For about two months, we in the support group got almost daily updates from her. They searched for a donor match. They found a donor. Her numbers got worse. They stabilized a little. Then they got worse again. Then there was a delay. Her parents couldn't afford the $100,000 for the transplant. Her friends -- people her age, who she had just met a couple of months before, when they all started college together -- started fundraisers for her. Nothing major -- car washes, things like that. They were kids, what else could they do? They wanted to do something. The rest of us in the group certainly knew that feeling.
And we kept getting the daily updates. About her health, about the fundraisers, about how she was moving toward her $100,000 goal. And then one day, the updates stopped. We went three or four days without one.

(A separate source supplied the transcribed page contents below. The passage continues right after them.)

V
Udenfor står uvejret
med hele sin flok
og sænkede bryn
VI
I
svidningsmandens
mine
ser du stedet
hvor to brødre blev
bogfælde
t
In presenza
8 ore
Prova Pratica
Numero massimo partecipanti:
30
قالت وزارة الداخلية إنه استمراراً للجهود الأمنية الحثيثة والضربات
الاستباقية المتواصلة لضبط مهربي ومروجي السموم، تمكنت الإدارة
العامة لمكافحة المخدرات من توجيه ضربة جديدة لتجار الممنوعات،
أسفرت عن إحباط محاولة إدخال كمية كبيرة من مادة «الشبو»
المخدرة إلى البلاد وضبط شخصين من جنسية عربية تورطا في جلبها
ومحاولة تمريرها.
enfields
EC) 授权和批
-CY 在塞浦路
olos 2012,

And someone asked, cautiously, "Anyone heard anything from her?" And maybe some people knew, or suspected, but I was so caught up in the hope and optimism that she was putting out that I thought maybe she was just too busy with the fundraising. But, of course, after four days of not hearing, there was no good news. Someone posted a link to her CaringBridge blog, with an announcement from her family. And there was a link to her obituary, too.
It hit me so hard. I wanted so much to believe that she was going to be OK. She was the first member of the support group who had died since I'd joined. She certainly wasn't the last. And, unfortunately, she wasn't the last to die because she lost her insurance when she got sick.
So, to me, this is personal. I just don't understand how we can allow things like that to happen. I do truly believe that we live in the greatest country on earth. (I've visited seven others, so I feel like I have at least something to compare to.) But for all our greatness, we let people die when help is available. Bad enough that they die because they can't afford the help. But so much worse, so much more unnecessary, when they did the right thing, got health insurance, were not a "burden" to anyone, and we let them die anyway?
So it's personal. What it is not is political. The individual mandate was first proposed in 1989 by the Heritage Foundation and included in bills by Republicans in 1994. So the idea itself is not liberal or conservative, Republican or Democratic. Why make it so?
I'm not naive enough to believe it can be de-politicized. It's a law, and even in the best, happiest, most cooperative of Congresses, anything can and will become political. But it hurts to think about the 19 year old girl from California, and to think about who else will be a victim of the politics. (And if you've read Lympho Bob for a long time, you know how I feel about the word "victim"....).
Looking at the cancer-related groups I belong to online, I see a lot of resistance and agonizing about the decision. It surprises me. I would think cancer patients would be in favor of provisions that would take away the worry of losing their insurance, or of reaching a maximum benefit. They have their reasons. Some seem legitimate (they may have fewer choices of care), and some seem less so, to me, anyway. Maybe the individual mandate is not the best way to make this all work. If that's the case, if it's broken, then fine -- let's fix it.
But don't take it away, or wish it away -- not all of it. Many, many people -- cancer patients, especially -- have been given a gift. It would be so wrong to take it back.